Rousseau expresses to the reader, a general sentiment that, he hates all books-including,
especially, the book of books, the books of religion and morality, particularly the Bible.
Books act as intermediaries between men and external world; they attach men to the
opinions of others rather than forcing them to understand on their own rather than
leaving them in ignorance. They excite the imagination, increasing thereby the desires,
the hopes, and the fears beyond the realm of the necessity. All of Emile's early rearing is
an elaborate attempt to avoid the emergence of the imagination.

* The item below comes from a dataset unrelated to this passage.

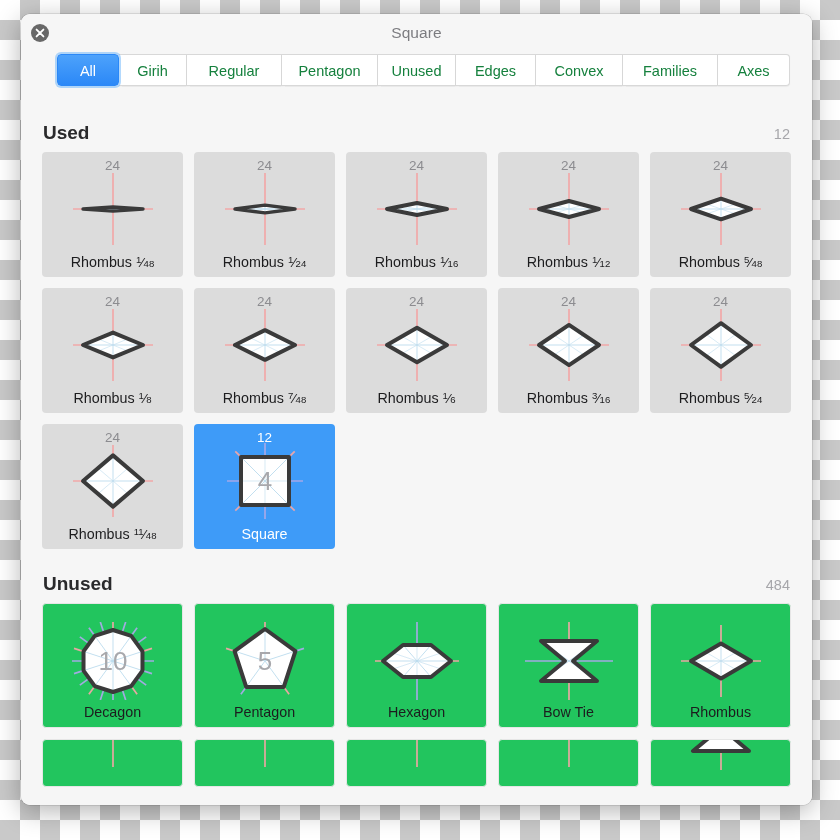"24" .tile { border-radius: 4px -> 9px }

Too much reading only produces a pretentious ignoramus. There was never so much
reading in any age as the present, and never was there less learning. Those who think it is
enough to read our books are mistaken; there is more to be learnt from the conversation
with authors of those books than the books themselves; and it is not even from the
authors that we learn most; It is the animated spirit of an active social life which develops
a thinking mind, and carries the eye as far as it can reach. The misuse of books is the
death of sound learning. People think they know what they have read, and take no pains
to investigate any further.
There are plenty of people who learn no more from their travels than from their books,
because they do not know how to think; because while reading their mind is at least
under the guidance of the author, and in their travels they do not know how to see for
themselves. Others learn nothing, because they have no desire to learn. Their object is so
entirely different, that this never occurs to them; it is very unlikely that you will see clearly
what you take no trouble to look for. The ancients travelled little, read little, and wrote few
books; yet we see in those books that remain to us, that they observed each other much
more thoroughly than we observe in our contemporaries.